Миссионерам всегда и везде приходилось изучать туземные языки, чтобы их проповедь достигала местного населения. Именно для этой цели Диего де Ланда собирался приспособить свой «алфавит», описанный им в работе «Сообщения о делах в Юкатане». Сделал он это при помощи двух грамотных индейцев, которые составили что-то вроде таблицы соответствия между испанскими и майянскими письменными знаками. Уже тогда в его труд вкрались досадные ошибки, но де Ланда почему-то не потрудился их исправить. Почему – неизвестно; возможно, ему было достаточно того, что он сам понимал свой «алфавит», а о доступности его для потомков францисканец, не будучи лингвистом, не подумал. И напрасно не подумал. Его «неточности» завели майянистику на ложный путь. Да и надо ли было уничтожать эти книги? Не было ли «ужасное» и «зверское» их содержание оправданием его деяниях в глазах потомков? Казалось, в награду за все его труды (а де Ланда все же оставил нам довольно полное описание жизни людей в Юкатане) францисканцу достанется только слава варвара, зверски уничтожившего большую часть текстов майя и неспособного осилить даже «местный алфавит». Но спустя много лет его работу ждала неожиданная реабилитация.
Эрик Томпсон
Джон Эрик Сидней Томпсон – фигура также весьма противоречивая. Он вызывал у людей восхищение и заработал себе «непререкаемый авторитет», посягнуть на «святость» которого никто не хотел. Однако потомки не простили ему заблуждений, и вскоре стали слышны голоса, вопрошавшие, стоит ли считать его светилом майянистики, если он ошибся в столь важном вопросе, как природа письменности этого народа, и не просто ошибся, а казалось, сознательно удерживал ученый мир «подальше» от важных открытий.

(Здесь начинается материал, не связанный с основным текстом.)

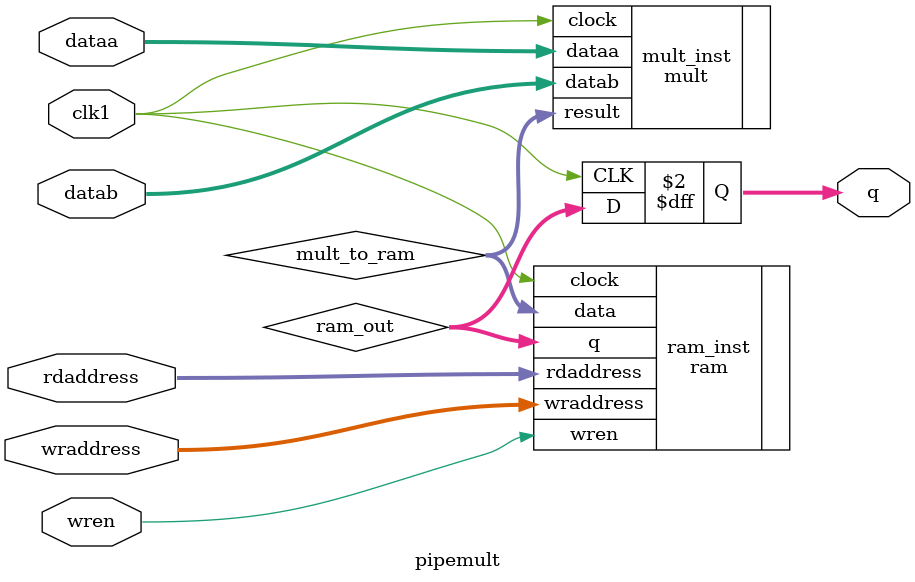
<source format=v>
/*******************************************************************************
 *                                                                             *
 *                  Copyright (C) 2009 Altera Corporation                      *
 *                                                                             *
 * ALTERA, ARRIA, CYCLONE, HARDCOPY, MAX, MEGACORE, NIOS, QUARTUS & STRATIX    *
 * are Reg. U.S. Pat. & Tm. Off. and Altera marks in and outside the U.S.      *
 *                                                                             *
 * All information provided herein is provided on an "as is" basis,            *
 * without warranty of any kind.                                               *
 *                                                                             *
 * Module Name: pipemult                       File Name: pipemult.v           *
 *                                                                             *
 * Module Function: This file contains the top level module for the pipemult   *
 *                  project                                                    *
 *                                                                             *
 * REVISION HISTORY:                                                           *
 *  Revision 1.0    12/07/2009 - Initial Revision                              *
 ******************************************************************************/

module pipemult(
	clk1,
	wren,
	dataa,
	datab,
	rdaddress,
	wraddress,
	q
);

input	clk1;
input	wren;
input	[7:0] dataa;
input	[7:0] datab;
input	[4:0] rdaddress;
input	[4:0] wraddress;
output	[15:0] q;

reg	[15:0] q;
wire	[15:0] mult_to_ram, ram_out;


// Insert multiplier instantiation here
mult	mult_inst (
	.clock ( clk1 ),
	.dataa ( dataa ),
	.datab ( datab ),
	.result ( mult_to_ram )
	);


ram	ram_inst
	(.clock(clk1),
	.wren(wren),
	.data(mult_to_ram),
	.rdaddress(rdaddress),
	.wraddress(wraddress),
	.q(ram_out));

always @ (posedge clk1)
	q <= ram_out;

endmodule

</source>
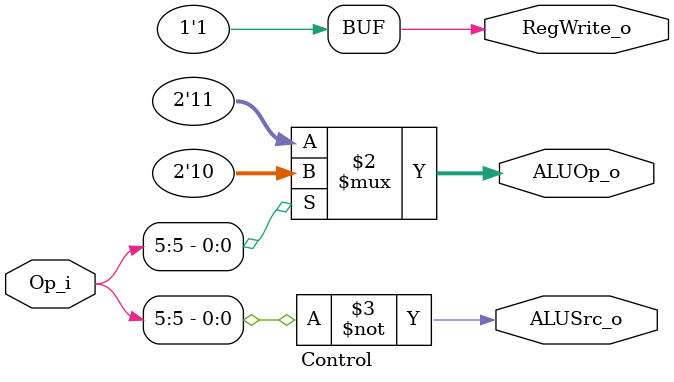
<source format=v>
module Control
(
    Op_i, 
    ALUOp_o,
    ALUSrc_o,
    RegWrite_o
);

// Ports
input   [6:0]       Op_i;
output  [1:0]       ALUOp_o;
output              ALUSrc_o;
output              RegWrite_o;

assign ALUOp_o = (Op_i[5] == 1) ? 2'b10 : 2'b11;
assign ALUSrc_o = ~Op_i[5];
assign RegWrite_o = 1;

endmodule
</source>
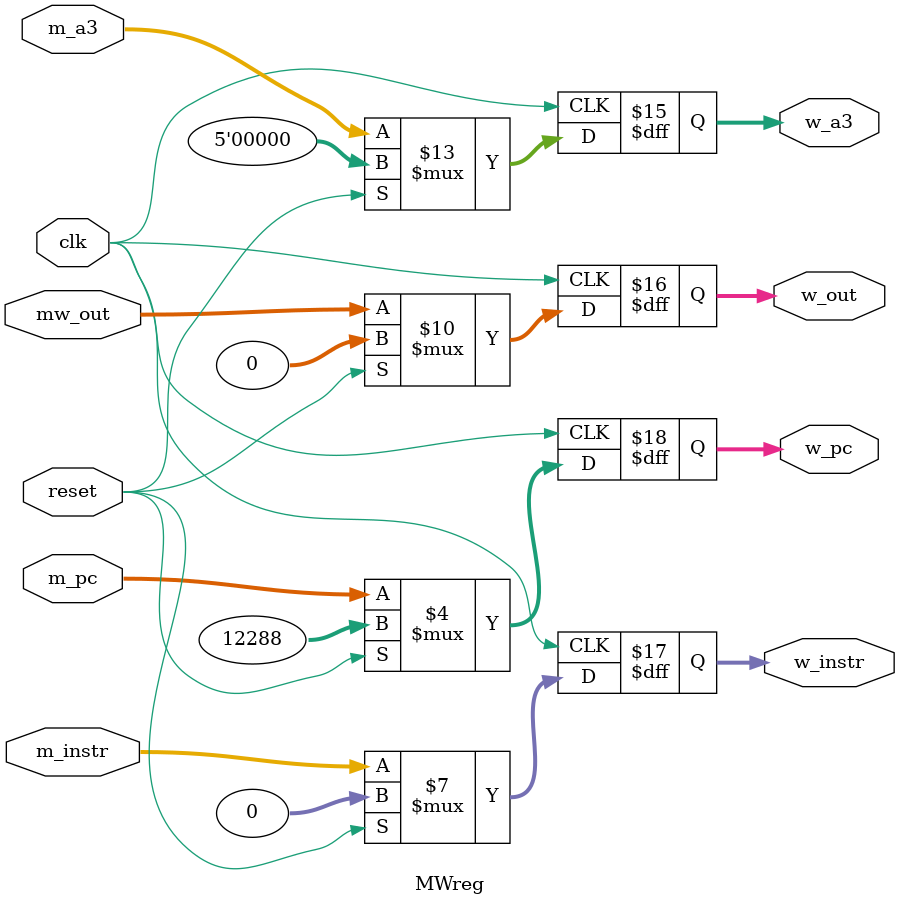
<source format=v>
module MWreg (
    input clk,
    input reset,
    input [4:0] m_a3,
    input [31:0] mw_out,
    input [31:0] m_instr,
    input [31:0] m_pc,
    output reg [4:0] w_a3,
    output reg [31:0] w_out,
    output reg [31:0] w_instr,
    output reg [31:0] w_pc
);
    initial begin
        w_a3 = 0;
        w_out = 0;
        w_instr = 0;
        w_pc = 32'h00003000;
    end
    always @(posedge clk) begin
        if (reset) begin
            w_a3 <= 0;
            w_out <= 0;
            w_instr <= 0;
            w_pc <= 32'h00003000;
        end
        else begin
            w_a3 <= m_a3;
            w_out <= mw_out;
            w_instr <= m_instr;
            w_pc <= m_pc;
        end
    end
endmodule
</source>
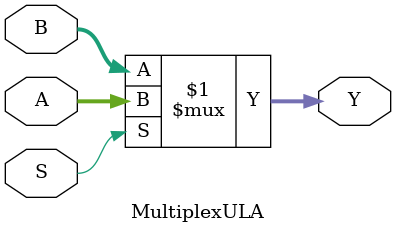
<source format=v>
module MultiplexULA(A, B, S, Y);
	// Entradas
	input [31:0] A; // Dado vindo do banco de registradores
	input [31:0] B; // Dado vindo do extensor de bits
	
	input S; // Sinal de controle 
	
	output [31:0] Y; 
	
	assign Y = S ? A : B;
endmodule
</source>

Эрик родился за два года до наступления 20 века и за один день до Нового года в семье британского доктора в Лондоне. Судьба отпрыска верхушки английского среднего класса покажется нам завидной: он учился сначала в Винчестерском колледже, хоть и государственном, но с солидной историей и репутацией учебный заведением. Далее должен был бы быть Оксфорд, потом стабильная карьера… Но на самом деле все было не совсем так. Во время Первой мировой, приписав себе несколько лет, Эрик поступил добровольцем в Лондонский Шотландский полк и принимал участие в военных действиях. Юноша был серьезно ранен, и его отправили в Англию выздоравливать, но и тогда он посчитал, что пора стучаться в ворота храма науки еще не пришла. Томпсон предпочел уехать в Аргентину, с которой его связывали семейные традиции – его отец там родился и имел кое-какую недвижимость недалеко от Буэнос-Айреса. Здесь Томпсон провел четыре года, погоняя скот и изучая испанский. Свободное владение этим языком выгодно отличало его затем от большинства европейских и американских майянистов.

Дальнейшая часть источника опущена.